WHAT NEEDS TO BE DONE ▸ From the top of the entries, reproduce each line exactly, stopping after the line that contains "mouse_move(408, 211)". Omit pictures.

EXERCISE MATERIAL ▸
= Beginning of Section =
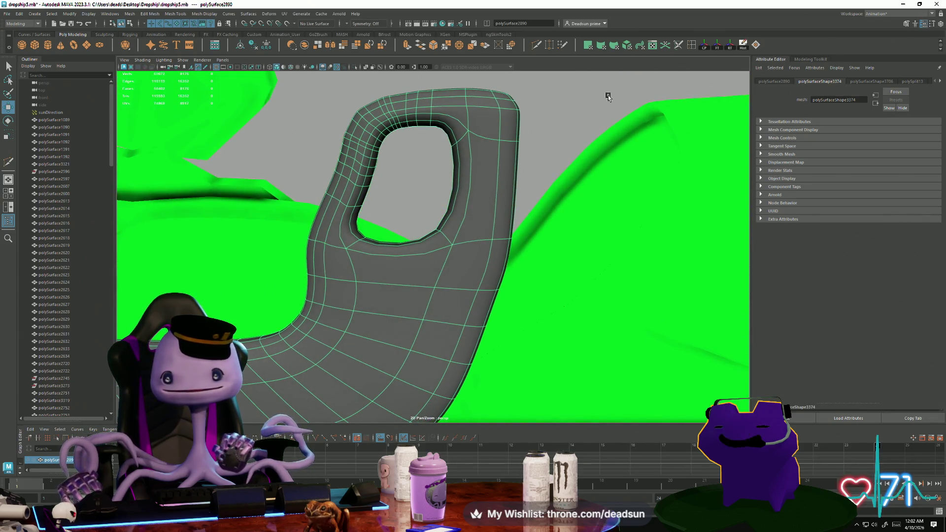
double_click(694, 44)
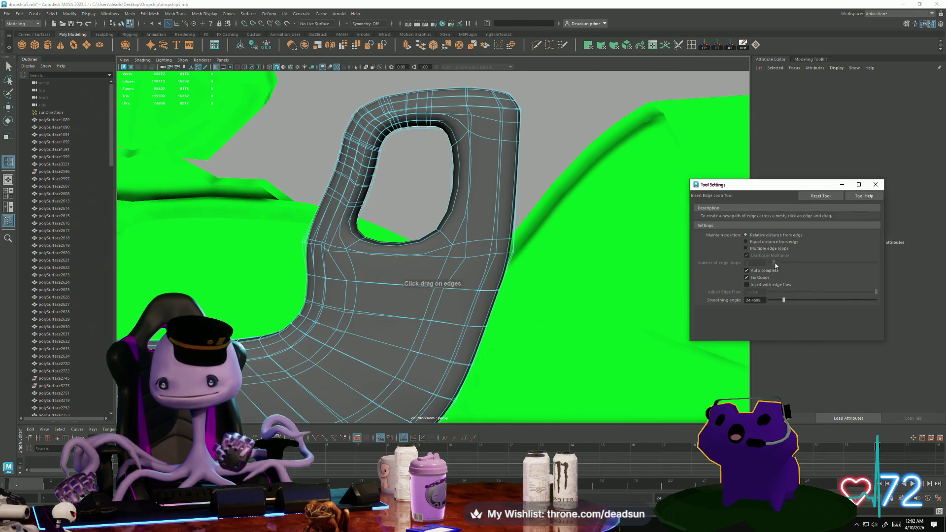
left_click(395, 256)
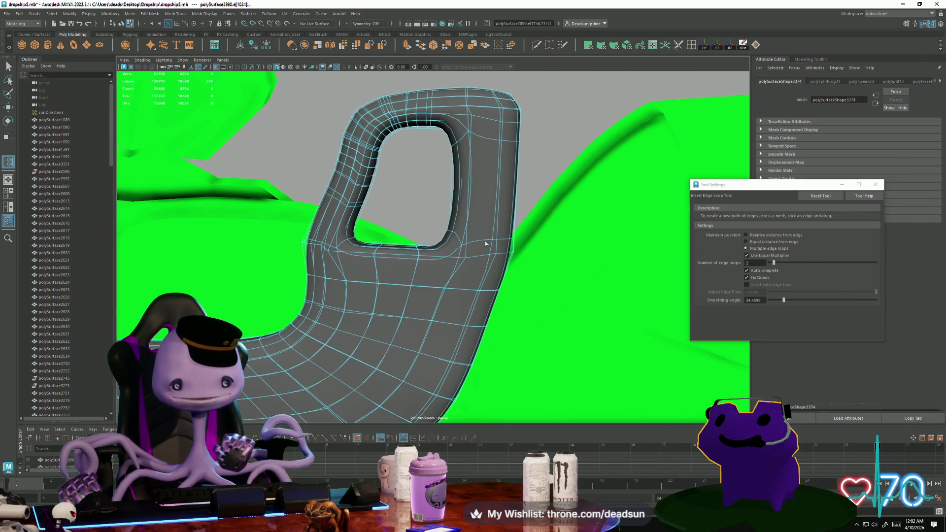
left_click(469, 191)
left_click_drag(469, 191, 435, 245, "alt")
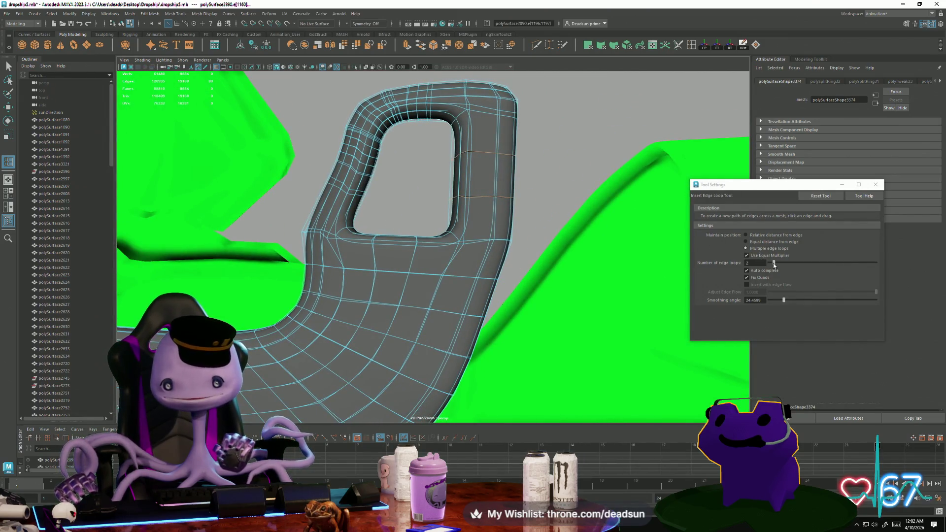
left_click_drag(343, 209, 340, 211)
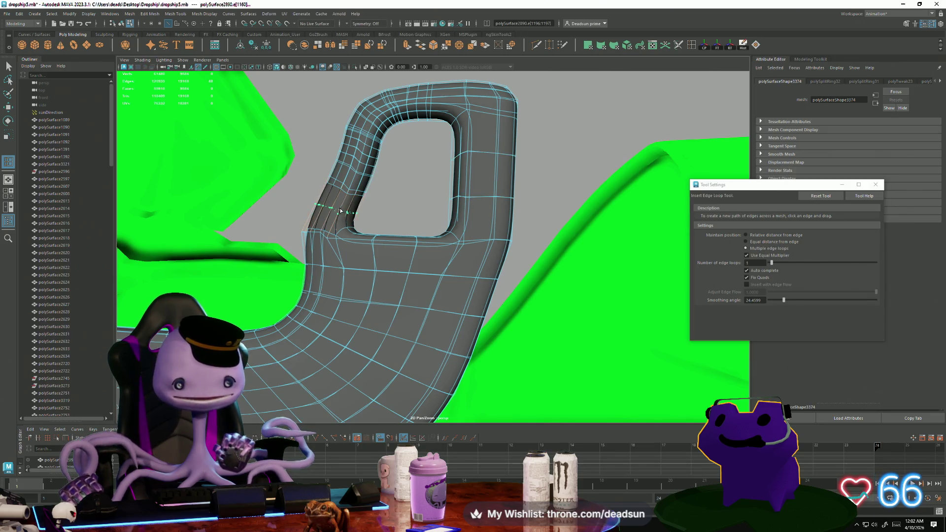
left_click(336, 253)
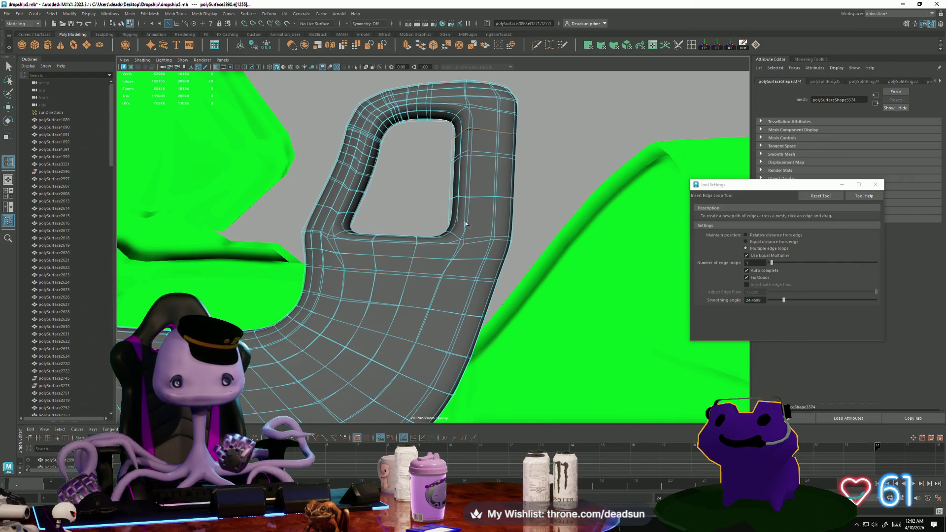
- Turn off smooth preview and face the handle's side squarely for Multi-Cut
left_click_drag(464, 222, 201, 175, "alt")
key("1")
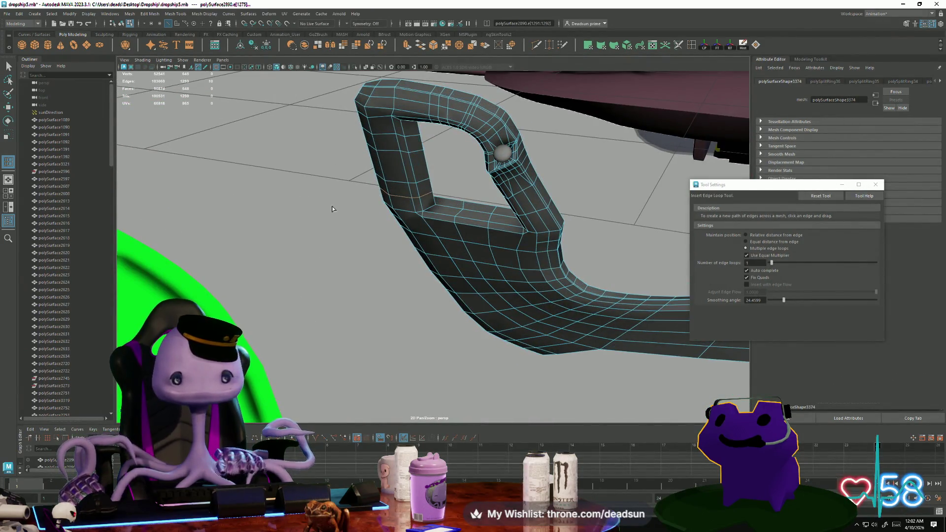
mouse_move(408, 211)
left_mouse_down("alt")
mouse_move(355, 209)
mouse_move(404, 203)
left_mouse_up("alt")
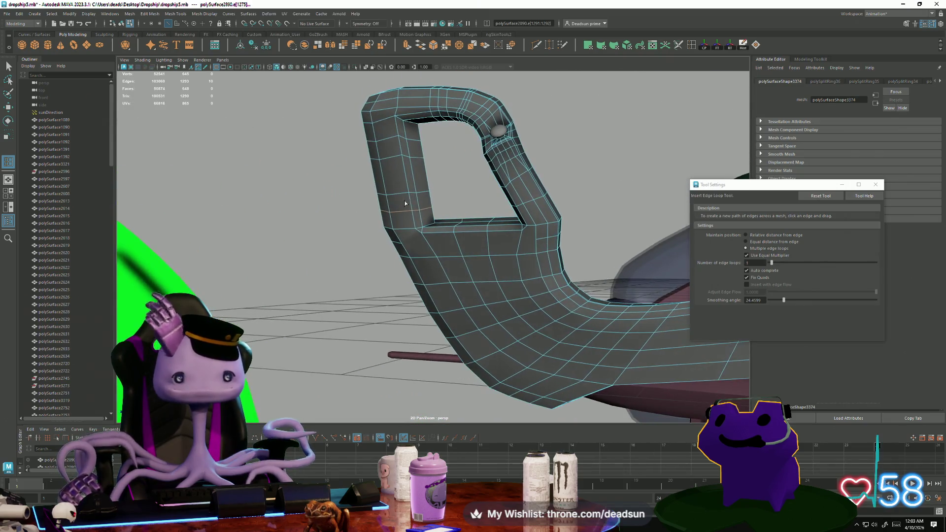
scroll(473, 221, "up", 5)
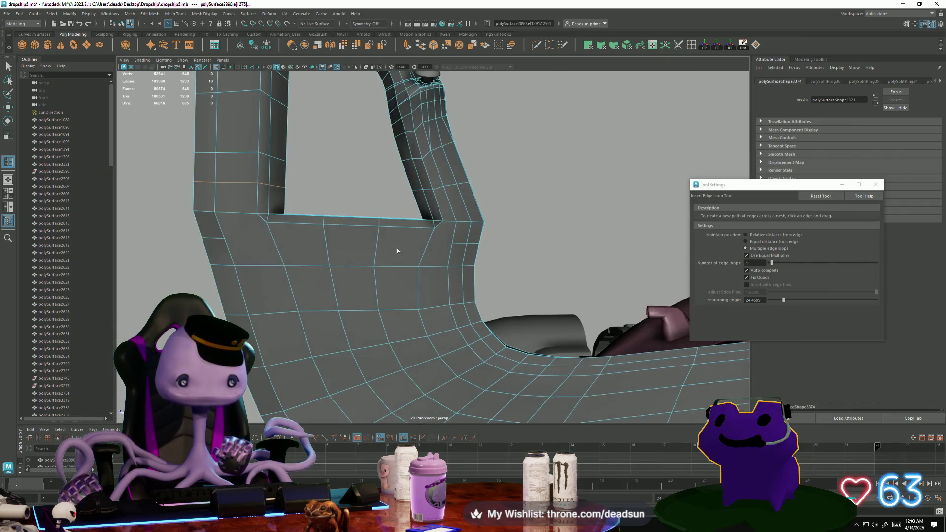
mouse_move(398, 250)
left_mouse_down("alt")
mouse_move(432, 281)
mouse_move(447, 281)
mouse_move(611, 87)
left_mouse_up("alt")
= End of Section =
RESULT OF THE EXERCISE ▸
double_click(694, 44)
left_click(395, 256)
left_click(469, 191)
left_click_drag(469, 191, 435, 245, "alt")
left_click_drag(343, 209, 340, 211)
left_click(336, 253)
- Turn off smooth preview and face the handle's side squarely for Multi-Cut
left_click_drag(464, 222, 201, 175, "alt")
key("1")
mouse_move(408, 211)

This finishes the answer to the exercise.